Over the next several miles I was able to build a small lead over Mike and Leigh. Coming down the last descent to the aid station at camp Lanowa my confidence was hitting an all time high. The next thing I knew I was hitting the ground. Fall number two, a PR for falls during a race for me. There went my confidence! I picked myself up off the ground made sure I wasn’t hurt, and then continued down the trail to the aid station and mile 27. Following the aid station there I battled some more stomach issues, and the low points that everyone goes through during an ultra, but by the time I got back to Anthony Wayne with 10 miles left I had refueled and was feeling great again.
At this point I was told that Leigh was in second a few minutes back. I hadn’t banked any more time on my lead since camp Lanowa at mile 27 so I knew he was running strong. The final 10 miles of the course flew by. I felt strong and although I knew that I had picked up the pace I will admit that I glanced back a few times over the final miles to see if Leigh was in sight, especially during the climb over Timp Pass! Once that final climb was behind I was able to relax a bit and enjoy the run into the finish.

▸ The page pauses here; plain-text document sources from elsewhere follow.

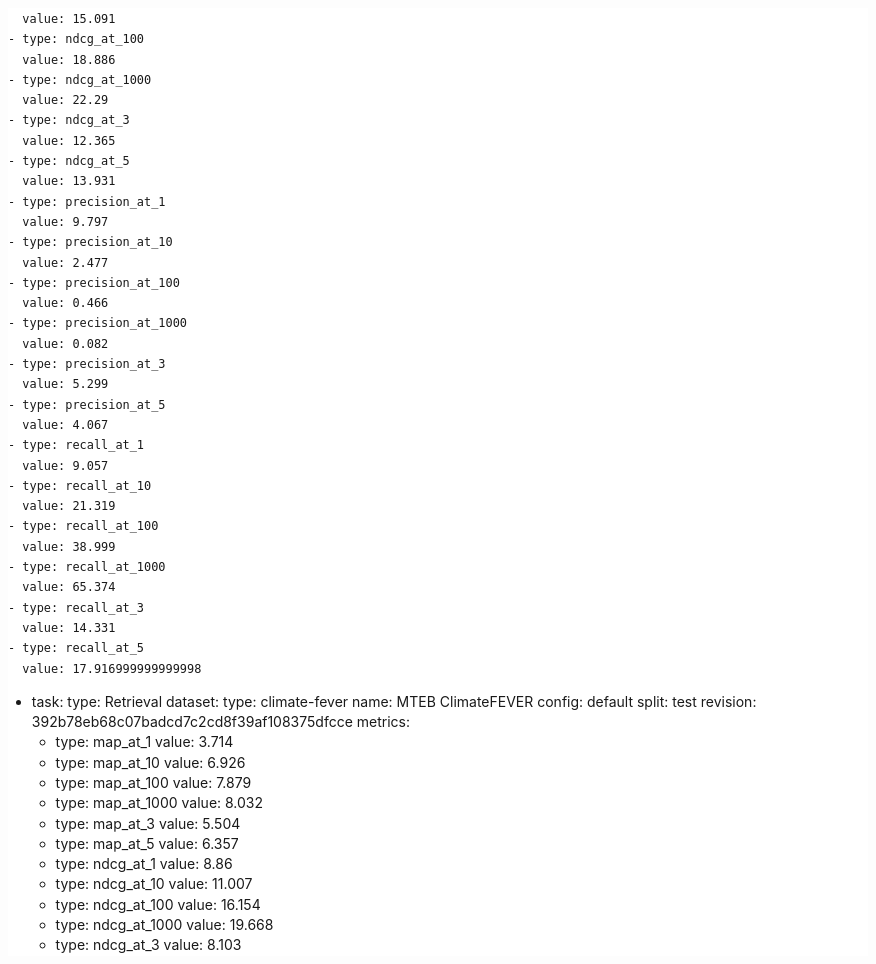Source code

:       value: 15.091
    - type: ndcg_at_100
      value: 18.886
    - type: ndcg_at_1000
      value: 22.29
    - type: ndcg_at_3
      value: 12.365
    - type: ndcg_at_5
      value: 13.931
    - type: precision_at_1
      value: 9.797
    - type: precision_at_10
      value: 2.477
    - type: precision_at_100
      value: 0.466
    - type: precision_at_1000
      value: 0.082
    - type: precision_at_3
      value: 5.299
    - type: precision_at_5
      value: 4.067
    - type: recall_at_1
      value: 9.057
    - type: recall_at_10
      value: 21.319
    - type: recall_at_100
      value: 38.999
    - type: recall_at_1000
      value: 65.374
    - type: recall_at_3
      value: 14.331
    - type: recall_at_5
      value: 17.916999999999998
  - task:
      type: Retrieval
    dataset:
      type: climate-fever
      name: MTEB ClimateFEVER
      config: default
      split: test
      revision: 392b78eb68c07badcd7c2cd8f39af108375dfcce
    metrics:
    - type: map_at_1
      value: 3.714
    - type: map_at_10
      value: 6.926
    - type: map_at_100
      value: 7.879
    - type: map_at_1000
      value: 8.032
    - type: map_at_3
      value: 5.504
    - type: map_at_5
      value: 6.357
    - type: ndcg_at_1
      value: 8.86
    - type: ndcg_at_10
      value: 11.007
    - type: ndcg_at_100
      value: 16.154
    - type: ndcg_at_1000
      value: 19.668
    - type: ndcg_at_3
      value: 8.103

It was a great feeling coming up over the final hill and seeing the finish line, my family and everyone that came to support me. I wouldn’t be where I am without their support and encouragement. I threw my arms up as I crossed the line, gave a prayer of thanks, and got a hug from Leah and my team manager. A few minutes later Leigh crossed the line in second followed by Ben Nephew in third. Brian and Mike were only a few minutes back rounding out the top five. After I recovered for a few minutes I grabbed a hot meal and enjoyed the atmosphere as I watched Jordan finish out his race and my friends Bob, and Dan finish up their 50k adventures. The North Face and Hawkeye do an amazing job of putting on events and it was awesome and inspiring to watch people celebrate as they crossed the line and reached their goals. As for me my goals for the day were achieved, now it was time for recovery and preparation for my next set of goals. Only four weeks until Endurance Challenge DC! Should be fun!